By Jessica Able, Record Staff Writer

Mark Bouchard
Mark Bouchard

Mark Bouchard has seen first hand the work done by Catholic Relief Services in impoverished countries. In 1998 he went to Uganda, Ethiopia and Kenya in east central Africa as part of a CRS-sponsored trip. The experience, Bouchard said, made real what he already knew CRS was doing.

“I never had any doubts about the work CRS does. (The trip) essentially solidified for me the potential that the Catholic Church has around the globe. It was incredibly impressive,” he said in a recent interview.

Now Bouchard’s appreciation of the work done by CRS has been reciprocated.

Bouchard, the coordinator of advocacy, education and national programs for Catholic Charities of Louisville, has been awarded the 2014 CRS Rice Bowl Award.

The award — sponsored by Catholic Relief Services, the U.S. bishops international aid organization — was presented at the Catholic Social Ministry Gathering in Washington, D.C. last month.

CRS presents this award each year to a diocesan partner who “shows dedication and leadership in using the CRS Rice Bowl Lenten program to deepen the Lenten experience of the diocesan community while serving those in need worldwide,” a news release from CRS said.

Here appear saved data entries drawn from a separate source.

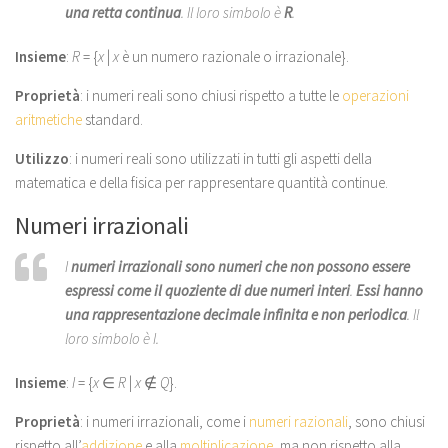
una retta continua
. Il loro simbolo è
R
.
Insieme
:
R
= {
x
|
x
è un numero razionale o irrazionale}.
Proprietà
: i numeri reali sono chiusi rispetto a tutte le
operazioni
aritmetiche
standard.
Utilizzo
: i numeri reali sono utilizzati in tutti gli aspetti della
matematica e della fisica per rappresentare quantità continue.
Numeri irrazionali
I
numeri irrazionali sono numeri che non possono essere
espressi come il quoziente di due numeri interi
.
Essi hanno
una rappresentazione decimale infinita e non periodica
. Il
loro simbolo è
I
.
Insieme
:
I
= {
x
∈
R
|
x
∉
Q
}.
Proprietà
: i numeri irrazionali, come i
numeri razionali
, sono chiusi
rispetto all’
addizione
e alla
moltiplicazione
, ma non rispetto alla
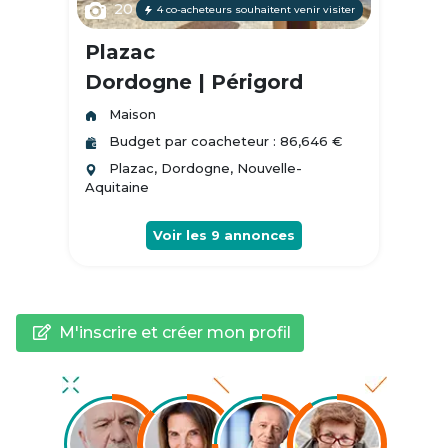
20
4 co-acheteurs souhaitent venir visiter
Plazac
Dordogne | Périgord
Maison
Budget par coacheteur : 86,646 €
Plazac, Dordogne, Nouvelle-
Aquitaine
Voir les
9
annonces
M'inscrire et créer mon profil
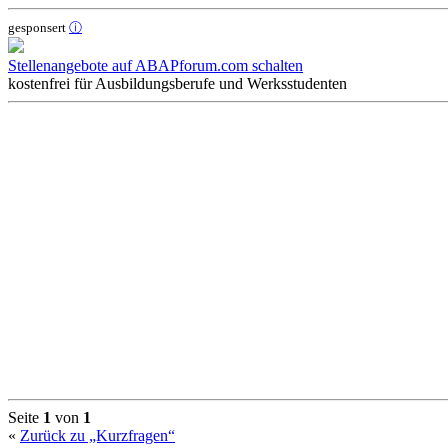
oben
gesponsert
ⓘ
Stellenangebote auf ABAPforum.com schalten
kostenfrei für Ausbildungsberufe und Werksstudenten
Seite
1
von
1
«
Zurück zu „Kurzfragen“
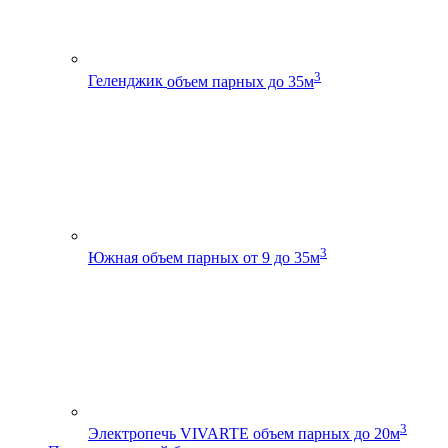
3
Геленджик
объем парных до 35м
3
Южная
объем парных от 9 до 35м
3
Электропечь VIVARTE
объем парных до 20м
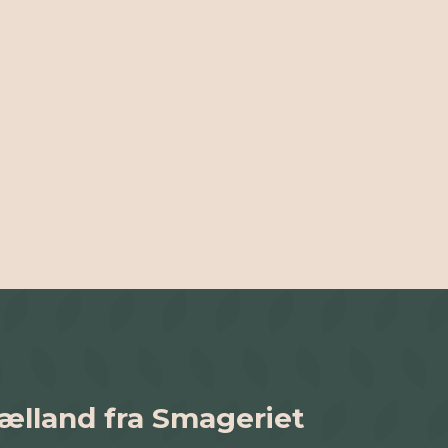
jælland fra Smageriet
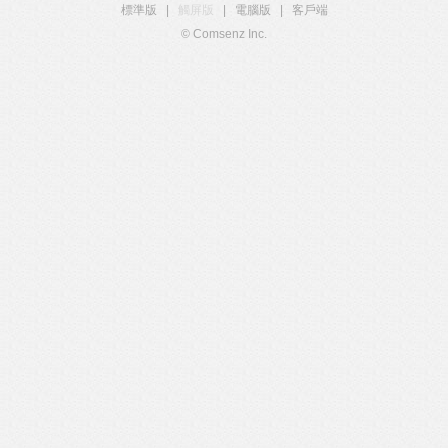
標準版
|
觸屏版
|
電腦版
|
客戶端
© Comsenz Inc.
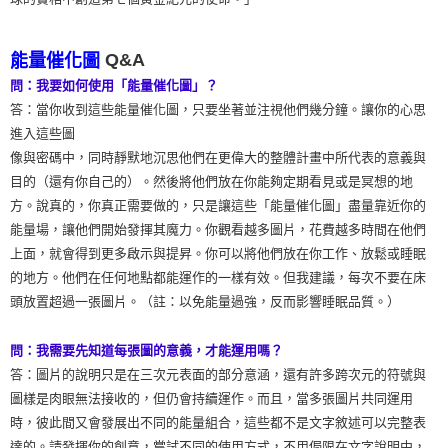
Q&A
能量催化圖
問：我要如何使用「能量催化圖」？
答：當你收到這些能量催化圖，只要坐著並注視他們幾分鐘。讓你的心思
進入這些圖
像與密碼中，同時靜默地沉思他們在更偉大的整體計畫中所代表的意義與
目的（還有你自己的）。然後將他們放在你能夠定期看見或是冥想的地
方。說真的，你真正需要做的，只是讓這些「能量催化圖」盡量靠近你的
能量場，讓他們開始發揮其魔力。你觀看越多圖片，花費越多時間在他們
上面，就會得到更多啟示與提昇。你可以將他們放在你工作、放鬆或睡眠
的地方。他們在任何地點都能運作的一樣有效。但我建議，每次不要在床
頭放置超過一張圖片。（註：以免能量過強，反而影響睡眠品質。）
問：我需要先知道每張圖的意義，才能運用嗎？
答：圖片的說明只是在三次元表面的部分意涵，還有許多跨次元的符號與
圖樣是肉眼無法接收的，但仍會持續運作。而且，當多張圖片共同運用
時，彼此間又會發展出不同的能量組合，這些都不是文字敘述可以完整表
達的。請發揮你的創意，嘗試不同的使用方式，不用侷限在文字說明中，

Since Bouchard starting working with Catholic Charities in 1992, he has continued to enhance and expand the CRS Rice Bowl program.

“It’s really just kind of evolved from that time,” he noted in an interview this week at his office. “It’s just been a matter of trying to create relationships in order to enhance education” of the rice bowl program.

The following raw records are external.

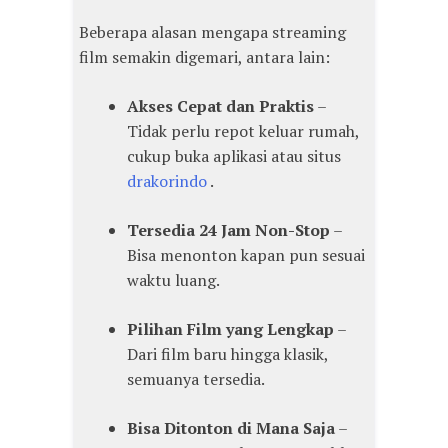
Beberapa alasan mengapa streaming
film semakin digemari, antara lain:
Akses Cepat dan Praktis
–
Tidak perlu repot keluar rumah,
cukup buka aplikasi atau situs
drakorindo
.
Tersedia 24 Jam Non-Stop
–
Bisa menonton kapan pun sesuai
waktu luang.
Pilihan Film yang Lengkap
–
Dari film baru hingga klasik,
semuanya tersedia.
Bisa Ditonton di Mana Saja
–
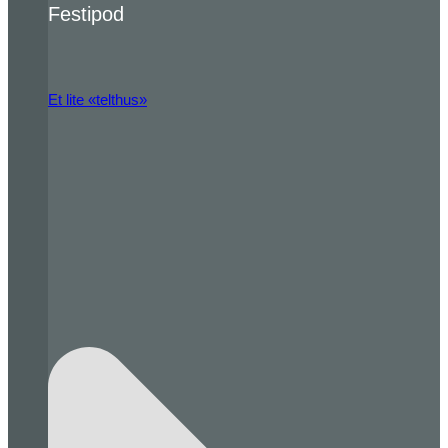
Festipod
Et lite «telthus»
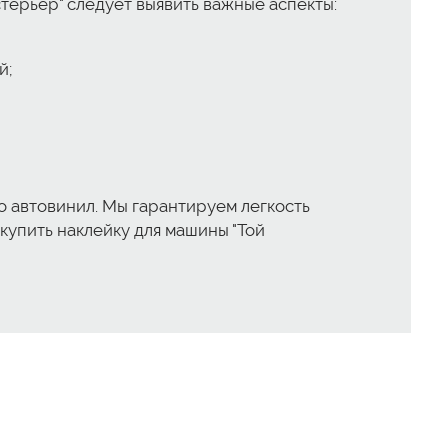
стерьер" следует выявить важные аспекты:
й;
ло автовинил. Мы гарантируем легкость
купить наклейку для машины "Той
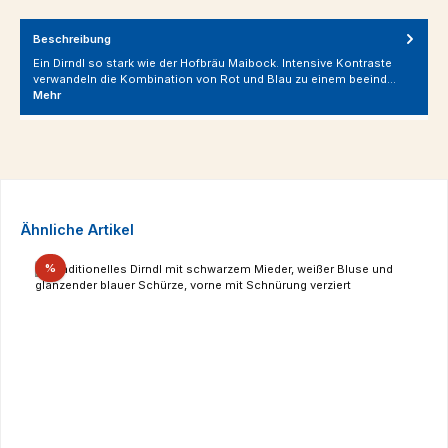
Beschreibung
Ein Dirndl so stark wie der Hofbräu Maibock. Intensive Kontraste
verwandeln die Kombination von Rot und Blau zu einem beeind…
Mehr
Produktgalerie überspringen
Ähnliche Artikel
Rabatt
%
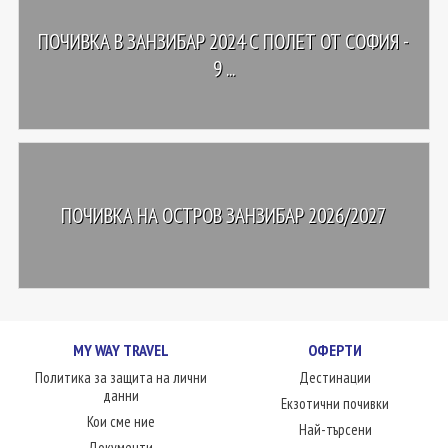
ПОЧИВКА В ЗАНЗИБАР 2024 С ПОЛЕТ ОТ СОФИЯ -
9 ...
ПОЧИВКА НА ОСТРОВ ЗАНЗИБАР 2026/2027
MY WAY TRAVEL
ОФЕРТИ
Политика за защита на лични
Дестинации
данни
Екзотични почивки
Кои сме ние
Най-търсени
Документи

Since 1975 the CRS Rice Bowl program has helped educate U.S. Catholics about world poverty and hunger and served as a resource to deepen their Lenten journey, Matthew Burkhart, the CRS relationship manager for the southeast region, said.

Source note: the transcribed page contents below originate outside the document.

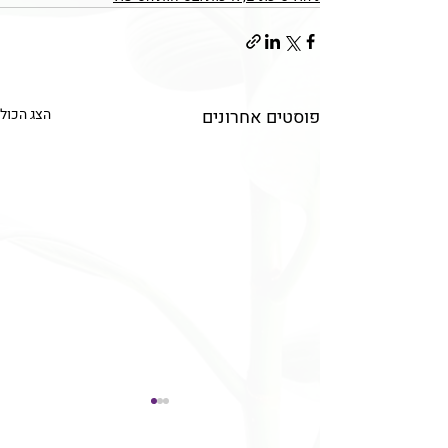
פוסטים אחרונים
הצג הכול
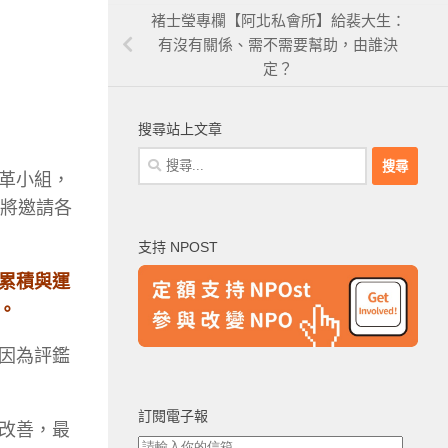
褚士瑩專欄【阿北私會所】給裴大生：
有沒有關係、需不需要幫助，由誰決
定？
搜尋站上文章
搜
革小組，
尋
關
將邀請各
鍵
支持 NPOST
字:
累積與運
。
因為評鑑
訂閱電子報
改善，最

Burkhart said part of the reason CRS chose Bouchard for the award is to highlight the type of collaboration he is able to achieve. Burkhart said he hopes other dioceses can replicate what Bouchard has been able to accomplish.

“Mark invites a number of different of ministries within the archdiocese, as well as students, to play an active role as well,” he said in a phone interview last week.

Burkhart said Bouchard’s commitment to social justice is evident through his dedication to the Rice Bowl program.

“Mark is not only really experienced and knowledgeable, he is very much an inspiration,” Burkhart said. “He is a person that on a daily basis tries to live out his faith.”

For the past several years Bouchard and his staff have hosted a kickoff luncheon to the CRS Rice Bowl Lenten program. Refugees who originated in countries where CRS works share personal reflections about how the rice bowl program has shaped their lives to student representatives from archdiocesan schools.

Prior to that Catholic Charities hosted a Day for Darfur where representatives from CRS, Senator Mitch McConnell’s office and the local U.N. organization took part in a panel discussion addressing the situation at the time in the Sudan. Junior high and high school students were able to ask questions about the legislative advocacy work. In subsequent years Catholic Charities hosted similar programs to benefit Haiti.

Last year the Archdiocese of Louisville raised $92,000 for the Rice Bowl effort. More than 100 parishes and schools took part in the Lenten program.

Bouchard called the award an honor and said there are many players involved that deserve credit as well.

“My take is we are all part of a team,” he said. “Thank you to all the folks who have been a part of this. … We’ve got a great tradition with this and we have a longer tradition of 2,000 years  of trying to do good work in the world.”

This year’s kickoff event was held yesterday, Feb. 19, at Holy Cross High School. Thomas Awiapo, a refugee from Ghana, shared his story of survival. Today Awiapo works for CRS and trains community leaders throughout Ghana, where he lives with his wife and four children.

According to CRS, more than 13,000 parishes and schools across the United States use CRS Rice Bowl each year. The rice bowl program is used to fight hunger and poverty around the world and in dioceses in the U.S. According to statistics from CRS 75 percent of alms given during Lent through the rice bowl are directed to CRS in 91 countries and 25 percent remains in each diocese.